4. Inflight (Continuous) Batching
Traditional static batching waits for all requests in a batch to finish before returning results—so one long response delays everyone else.
We implement inflight batching: as soon as one request completes, its slot is freed and filled by a new request from the queue. This keeps GPUs saturated and decouples latency of short queries from long ones.
5. Parallelism Strategies: Scaling Beyond One GPU
For large models (e.g., 70B+ parameters) that cannot fit into the VRAM of a single GPU, we use parallelism strategies.
- Tensor parallelism (TP): Split weight matrices across multiple GPUs (e.g., 4× L4 or 8× A100). Each GPU computes a shard and outputs are reduced at every layer.
- Pipeline parallelism (PP): Split model layers across GPUs to pipeline compute (e.g., while one GPU computes later layers for Request A, another starts early layers for Request B).
6. Speculative Decoding
To reduce inter-token latency (ITL), we explore speculative decoding.
- Mechanism: A smaller, faster "draft" model speculatively generates a short token sequence (e.g., 5 tokens).
- Verification: The larger target model verifies those tokens in one parallel forward pass.

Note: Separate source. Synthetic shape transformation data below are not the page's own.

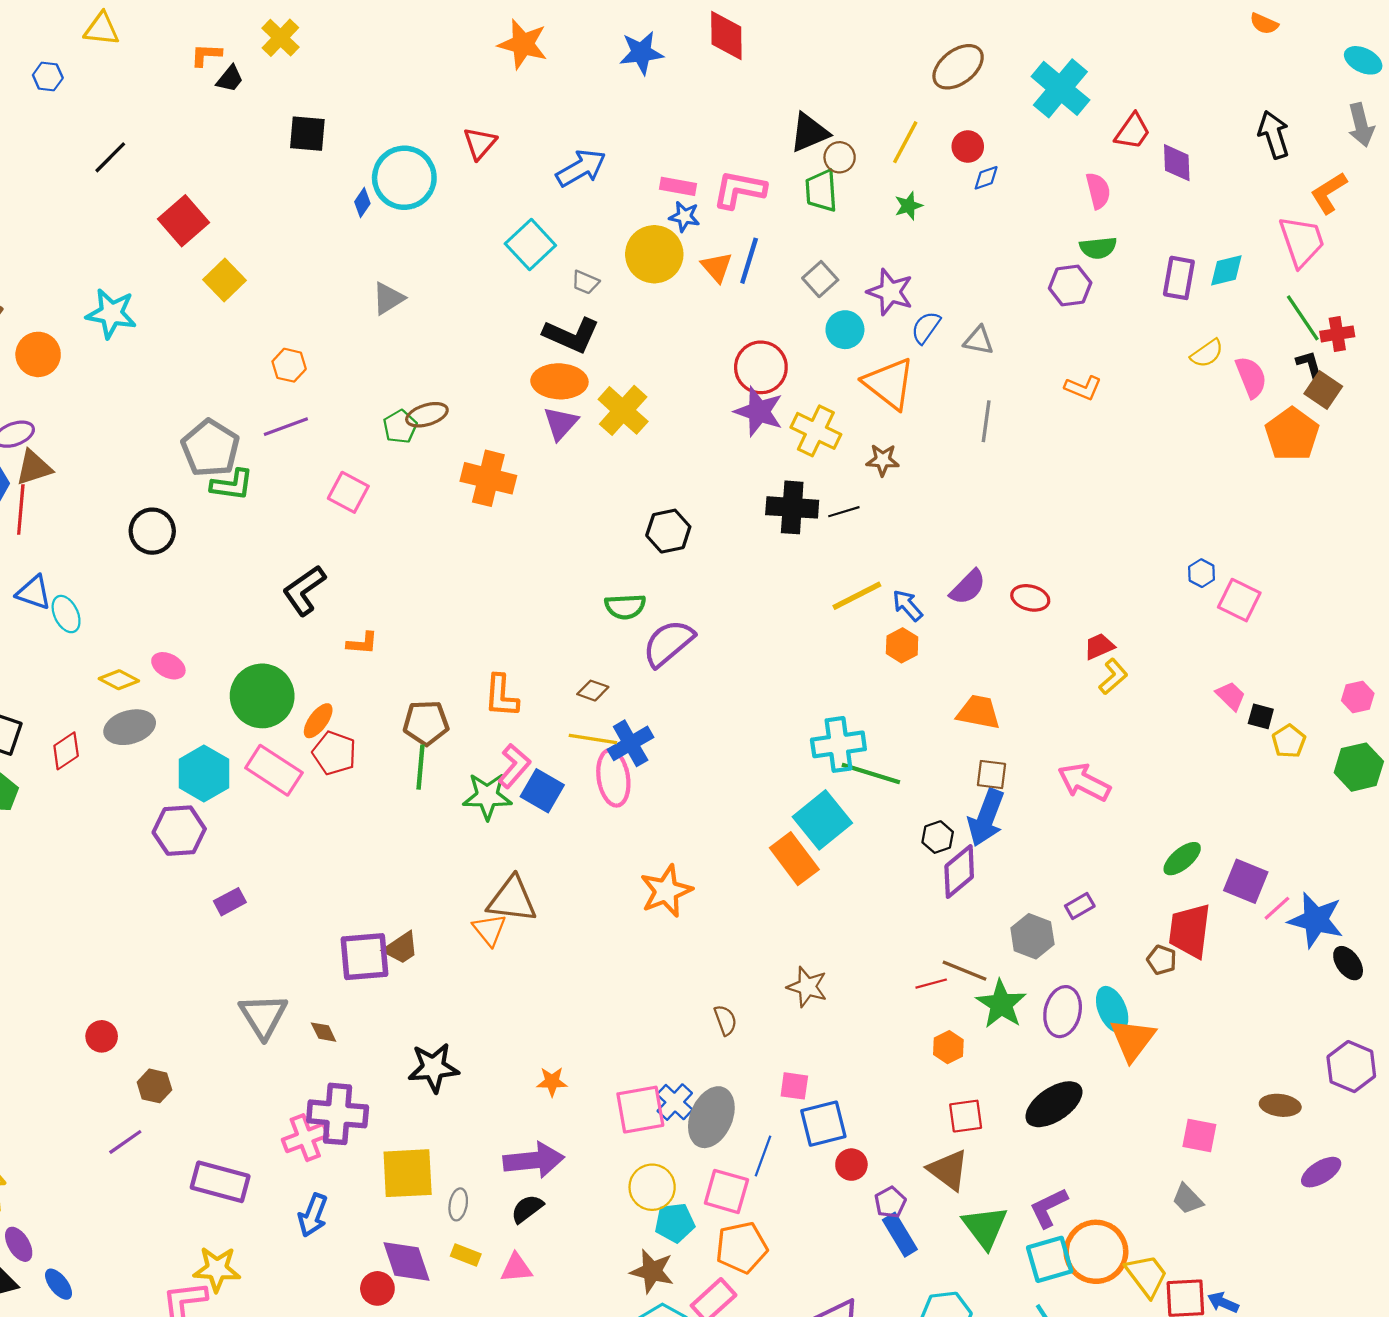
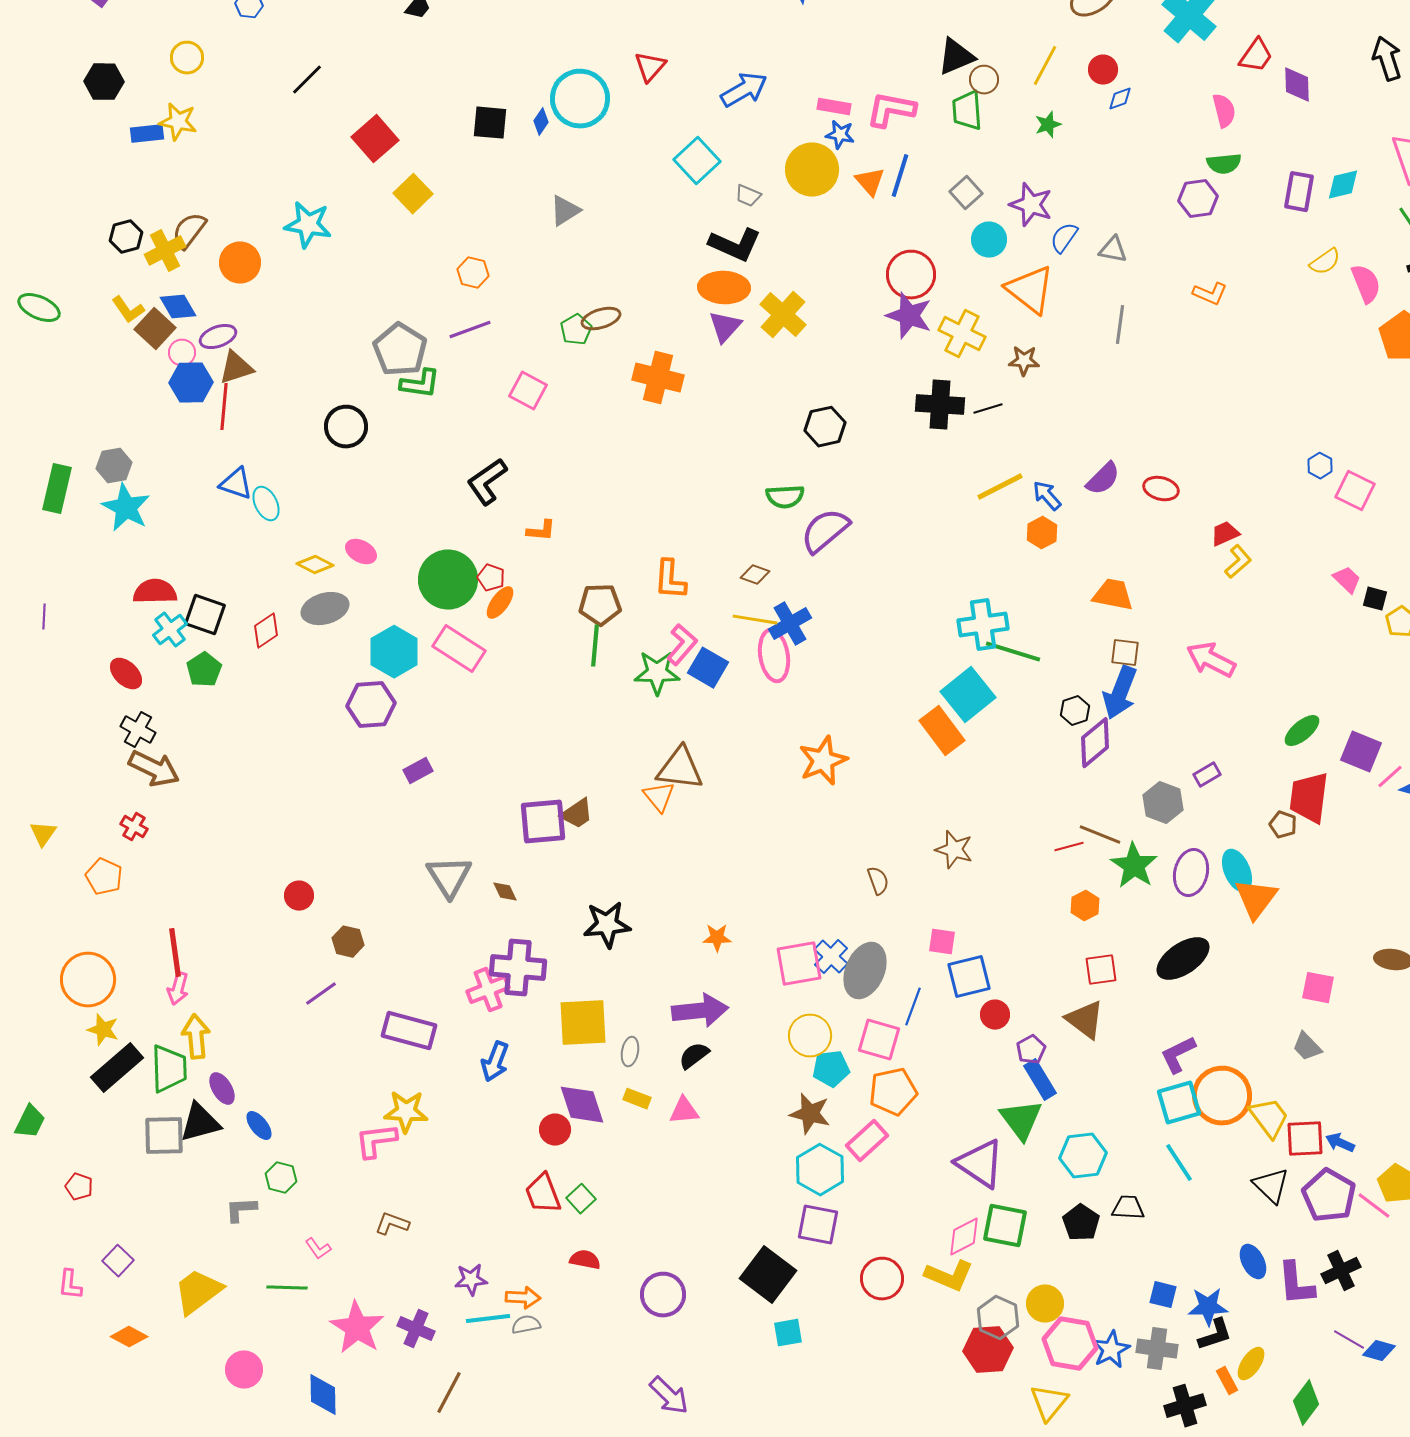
black square: (307, 134) -> (490, 123), moved
red pentagon: (334, 753) -> (491, 578), moved, size x0.7
green triangle: (985, 1227) -> (1021, 1120), moved

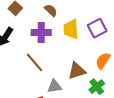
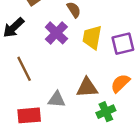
purple cross: (41, 33) -> (56, 33), turned 30
brown line: (35, 62) -> (24, 69), moved

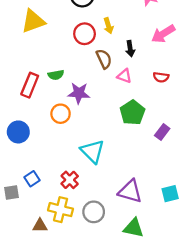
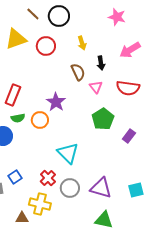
red circle: (85, 34) -> (46, 46), moved
green semicircle: (56, 75) -> (18, 118), moved
pink triangle: (124, 76) -> (96, 87), turned 32
red semicircle: (161, 77) -> (128, 88), size x1.6
purple star: (79, 93) -> (56, 102), turned 30
gray circle: (94, 212) -> (70, 188), moved

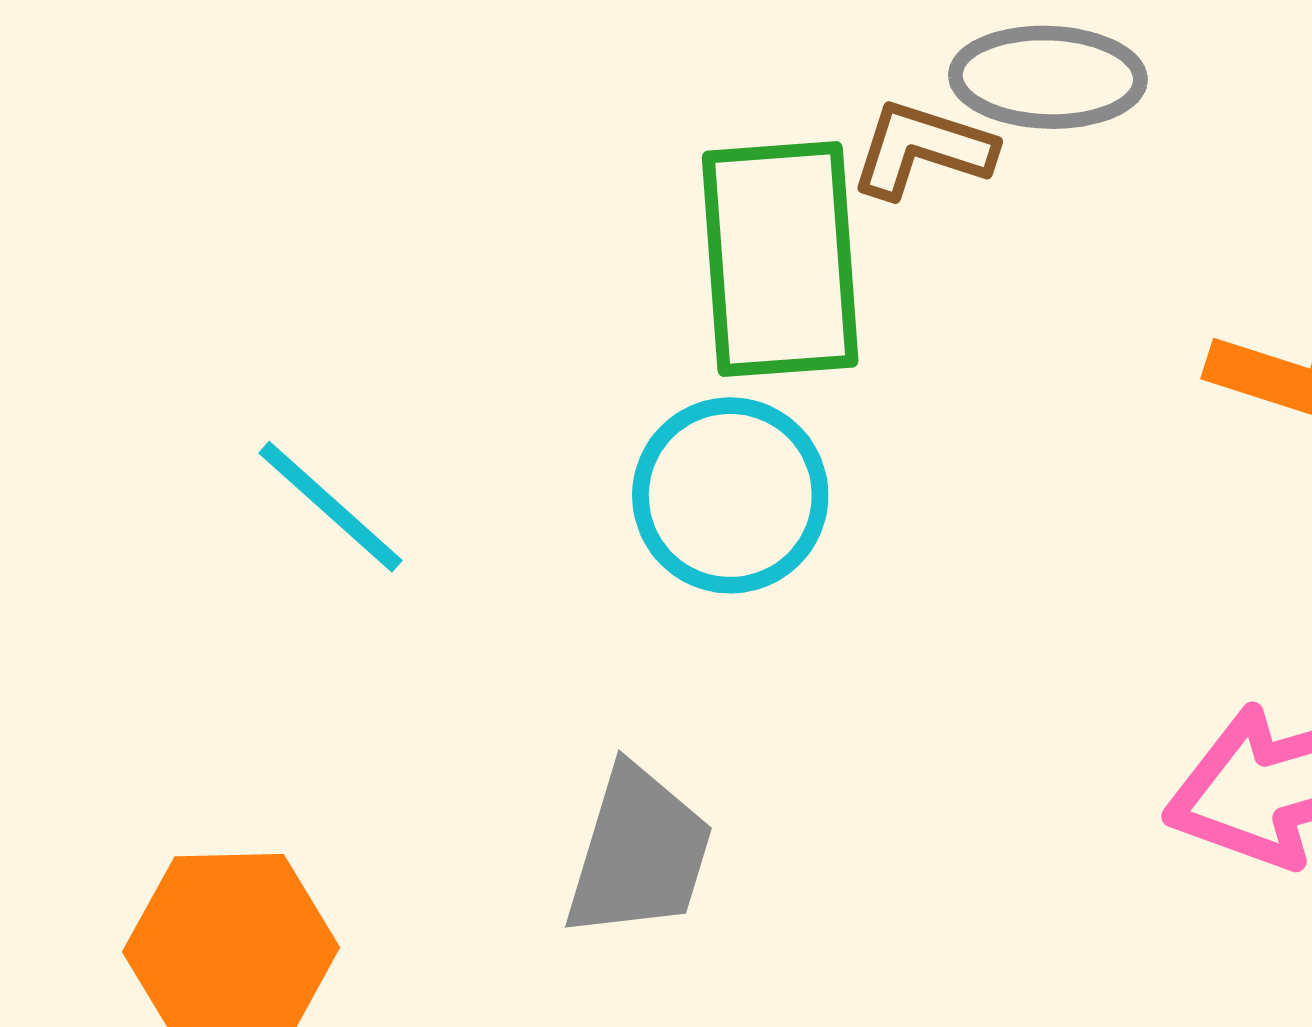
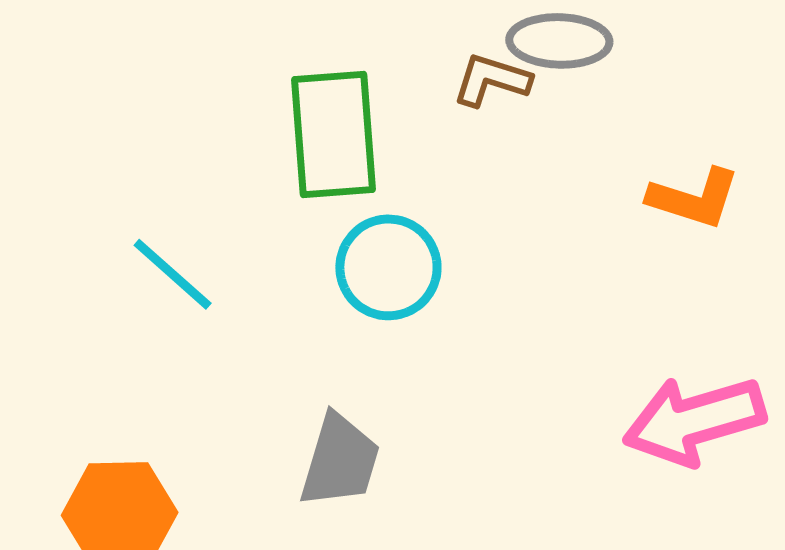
green rectangle: (780, 259) -> (334, 134), moved

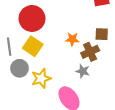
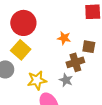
orange star: (72, 39) -> (64, 38), moved
yellow star: (41, 78) -> (37, 80), moved

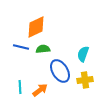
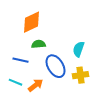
blue line: (21, 47) -> (21, 60), moved
cyan line: (20, 87) -> (16, 82), turned -64

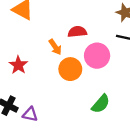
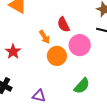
red semicircle: (77, 32) -> (63, 25), turned -112
purple triangle: (30, 114) -> (39, 96), moved

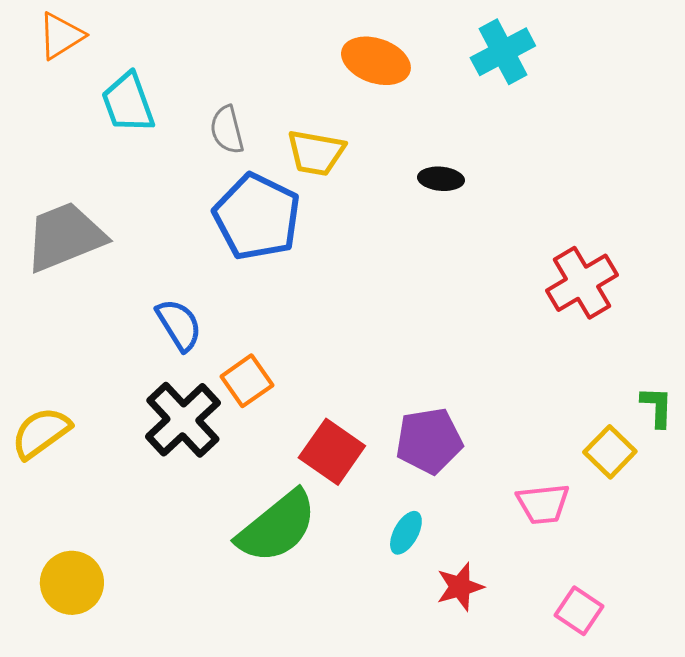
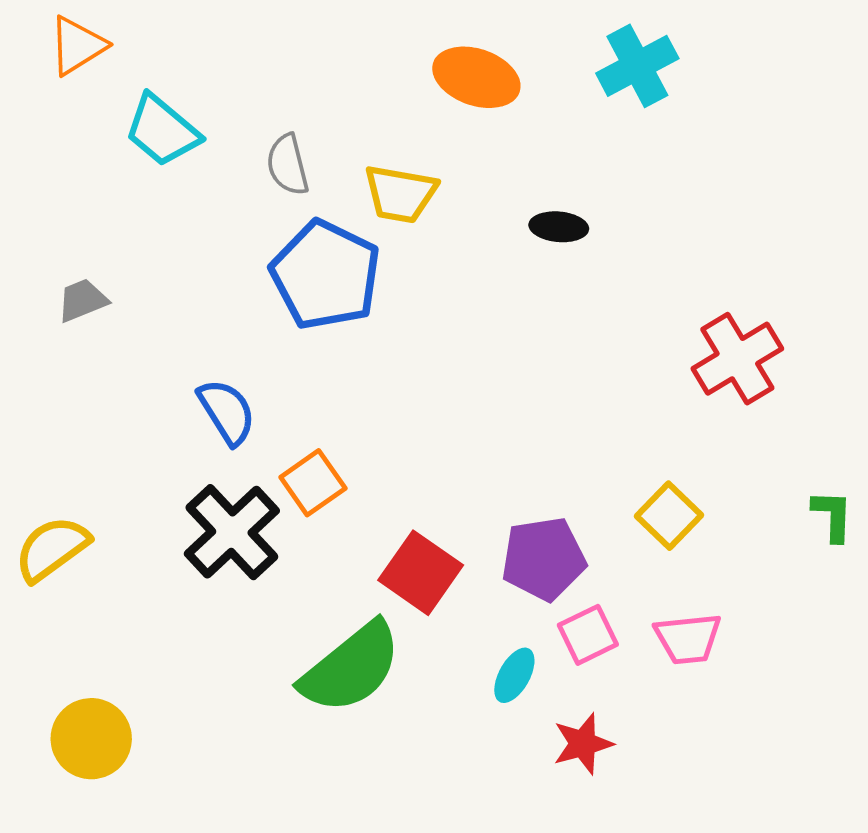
cyan trapezoid: (128, 103) -> (162, 131), turned -30
gray trapezoid: (65, 237) -> (82, 300), size x0.5
yellow square: (610, 452) -> (669, 516), moved
pink square: (579, 611) -> (588, 635), moved, turned 30

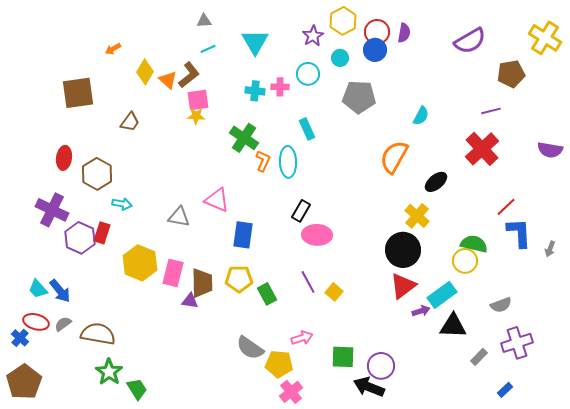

If correct, we effectively generate multiple tokens per large-model step; if not, we discard and regenerate. This is effective for predictable text, improving perceived generation speed.
Few Benchmarks
Below are a couple of representative use cases and performance numbers.
Search query rewriting
- LLM: Fine-tuned llama-3.2-1B
- Input & output token length: ~10–20
- Response type: Non-streaming
| Inference runtime | Hardware | Max requests/sec | Max p99 latency |
|---|---|---|---|
| TensorRT-LLM | 4 × L4 GPUs (multi-GPU) | 1000 | 95 ms |
| TensorRT-LLM | 1 × A100 40 GB GPU | 1000 | 69 ms |
Voice bot query
- LLM: Llama-3.1-8B
- Input token length: ~1900–2000
- Output token length: ~200
- Response type: Streaming
| Inference runtime | Concurrency | p99 TTFT (ms) | p99 ITL (ms) | Token throughput (tokens/sec) | Request throughput (req/sec) | Hardware |
|---|---|---|---|---|---|---|
| TensorRT-LLM | 1 | 36.27 | 22.78 | 45.66 | 0.23 | L4 |
| TensorRT-LLM | 2 | 49.81 | 23.21 | 89.37 | 0.45 | L4 |
| TensorRT-LLM | 4 | 55.33 | 36.62 | 153.39 | 0.78 | L4 |
| TensorRT-LLM | 8 | 66.5 | 39.11 | 279.88 | 1.47 | L4 |
| TensorRT-LLM | 16 | 131.8 | 30.39 | 547.8 | 2.77 | L4 |
| TensorRT-LLM | 32 | 277.22 | 48.02 | 925.7 | 4.78 | L4 |
| TensorRT-LLM | 64 | 498.52 | 71.62 | 1,164.40 | 6.2 | L4 |
| TensorRT-LLM | 128 | 677.31 | 120.37 | 1,445.18 | 7.69 | L4 |
| TensorRT-LLM | 256 | 1,926.31 | 216.88 | 1,600.81 | 8.52 | L4 |
| TensorRT-LLM | 1 | 21.17 | 9.24 | 130.05 | 0.68 | A100 |
| TensorRT-LLM | 2 | 25.78 | 9.21 | 264.5 | 1.35 | A100 |
| TensorRT-LLM | 4 | 28.52 | 10.99 | 437.69 | 2.27 | A100 |
| TensorRT-LLM | 8 | 34.4 | 12.61 | 760.49 | 3.96 | A100 |
| TensorRT-LLM | 16 | 68.03 | 14.32 | 1,343.80 | 7.01 | A100 |
| TensorRT-LLM | 32 | 185.96 | 16.82 | 2,287.30 | 11.92 | A100 |
| TensorRT-LLM | 64 | 136.87 | 21.17 | 3,625.22 | 18.89 | A100 |
| TensorRT-LLM | 128 | 463.78 | 34.15 | 4,456.51 | 23.24 | A100 |
| TensorRT-LLM | 256 | 890.12 | 59.18 | 5,188.24 | 27.05 | A100 |
Conclusion
High-performance LLM inference is fundamentally a systems engineering problem: memory efficiency, kernel execution, batching strategy, and parallelism determine real-world latency and throughput. Techniques such as paged KV caching, aggressive quantization, kernel fusion, and inflight batching improve GPU utilization while reducing latency and memory pressure.
These optimizations enable the platform to deliver sub-second responses, sustain high concurrency, and efficiently serve both lightweight and long-context workloads. By continuously optimizing across the full inference stack, we keep LLM serving scalable, cost-efficient, and production-ready for real-time AI applications.